In 3 of the 4 groups (groups 2 to 4) patients with lung cancer were, as far as possible, individually matched by gender, age, and smoking history to control individuals with no previous history of malignant disease.
These populations were combined with an early validation data set to give 1,077 patients with lung cancer and 1,296 matched controls.
Sensitivity 57%, specificity not reported (group 1); sensitivity 34%, specificity 87% (group 2); sensitivity 31%, specificity 84% (group 3); sensitivity 43%, specificity 89% (group 4); sensitivity 38%, specificity 88% (overall); sensitivity 34%, specificity 88% for non-small-cell lung cancer; and sensitivity 50%, specificity 88% for small-cell lung cancer. There was a higher sensitivity for small-cell lung cancer compared with non-small-cell lung cancer (p≤0.001) but no difference in sensitivity between non-small-cell lung cancer subtype (p=0.35).
A large sample and matched control involving several centres across Europe and the US, including a group from the UK. Results include a previous validation sample, with limited reporting. Matching was done on a number of important variables, but there was no reporting on the closeness of matching and consideration of other key variables when matching may also have been appropriate. The study was part funded by the company, 2 of the authors were consultants to the company and 1 of these was also a shareholder.
EarlyCDT‑Lung (positive tests were followed by chest X‑ray and CT imaging) compared with standard care.

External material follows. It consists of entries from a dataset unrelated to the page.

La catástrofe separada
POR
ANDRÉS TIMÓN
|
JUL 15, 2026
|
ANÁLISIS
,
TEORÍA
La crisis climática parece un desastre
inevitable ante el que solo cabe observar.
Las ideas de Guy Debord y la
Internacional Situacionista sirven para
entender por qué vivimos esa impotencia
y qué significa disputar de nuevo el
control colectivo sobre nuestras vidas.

During the study, 127 lung cancers were diagnosed (56 in the test group and 71 in the control arm). Of the test group, 9.8% had positive EarlyCDT‑Lung test results and 3% (n=18) of these people were diagnosed with lung cancer. The rate of late-stage (3 and 4) lung cancer diagnosis was lower in the test group than the intervention group (58.9% compared with 73.2%). More early-stage cancers were diagnosed in the test group (23 compared with 19). The EarlyCDT‑Lung test was positive for 12 of the 23 early cancers (sensitivity 52.2%, 95% CI 30.6% to 73.2%) and for 6 of the 33 late-stage cancers (sensitivity 18.2%, 95% CI 7.0% to 35.5%). Although the study was not powered to detect difference in mortality, lung cancer-specific mortality was lower in the intervention arm (17 compared with 24). Further information from the study authors note that EarlyCDT‑Lung test showed high overall specificity (90.3%), and moderate sensitivity (52.2%) for detecting early stage lung cancer at 2 years. Sensitivity at 6 months and at 1 year was 77.8% and 69.2% respectively for stage 1 or stage 2 disease, and 38.5% and 30.0% respectively for stage 3 or stage 4 disease.

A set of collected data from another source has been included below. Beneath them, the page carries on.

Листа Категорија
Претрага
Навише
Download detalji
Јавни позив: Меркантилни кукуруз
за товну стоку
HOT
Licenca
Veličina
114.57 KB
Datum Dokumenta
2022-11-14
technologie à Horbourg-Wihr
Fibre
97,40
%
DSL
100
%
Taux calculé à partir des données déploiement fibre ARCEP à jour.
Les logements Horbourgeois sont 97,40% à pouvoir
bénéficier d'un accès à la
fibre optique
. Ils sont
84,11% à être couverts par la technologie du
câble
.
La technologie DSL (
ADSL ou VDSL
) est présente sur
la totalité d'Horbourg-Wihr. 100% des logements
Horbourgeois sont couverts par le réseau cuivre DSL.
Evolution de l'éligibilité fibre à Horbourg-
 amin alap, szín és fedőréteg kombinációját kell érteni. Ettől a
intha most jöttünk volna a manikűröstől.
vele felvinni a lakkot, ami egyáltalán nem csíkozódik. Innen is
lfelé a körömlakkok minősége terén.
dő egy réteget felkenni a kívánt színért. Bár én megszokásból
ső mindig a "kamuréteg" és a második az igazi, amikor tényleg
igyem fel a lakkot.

The company notes that the main body and inserts of the kit are cardboard, which can be recycled. Reagent bottles and other kit contents which may encounter human serum are treated as contaminated waste and cannot be recycled. The company states that this is beyond its control.

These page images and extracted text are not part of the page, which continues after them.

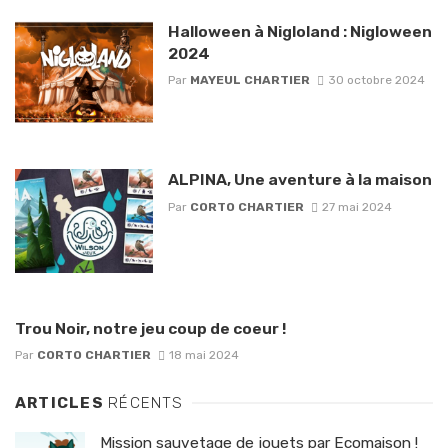
Halloween à Nigloland : Nigloween
2024
Par
MAYEUL CHARTIER
30 octobre 2024
ALPINA, Une aventure à la maison
Par
CORTO CHARTIER
27 mai 2024
Trou Noir, notre jeu coup de coeur !
Par
CORTO CHARTIER
18 mai 2024
ARTICLES
RÉCENTS
Mission sauvetage de jouets par Ecomaison !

No specialist equipment is needed to run the test. For patients with positive findings, there may be a reduction in follow-up CT scans.
There is no published evidence to support these claims.
Lung cancer screening study with low-dose CT scan and blood biomarker. ClinicalTrials.gov identifier: NCT01700257. Status: was recruiting, no results published. Indication: lung cancer. Devices: EarlyCDT‑Lung test. Location: US.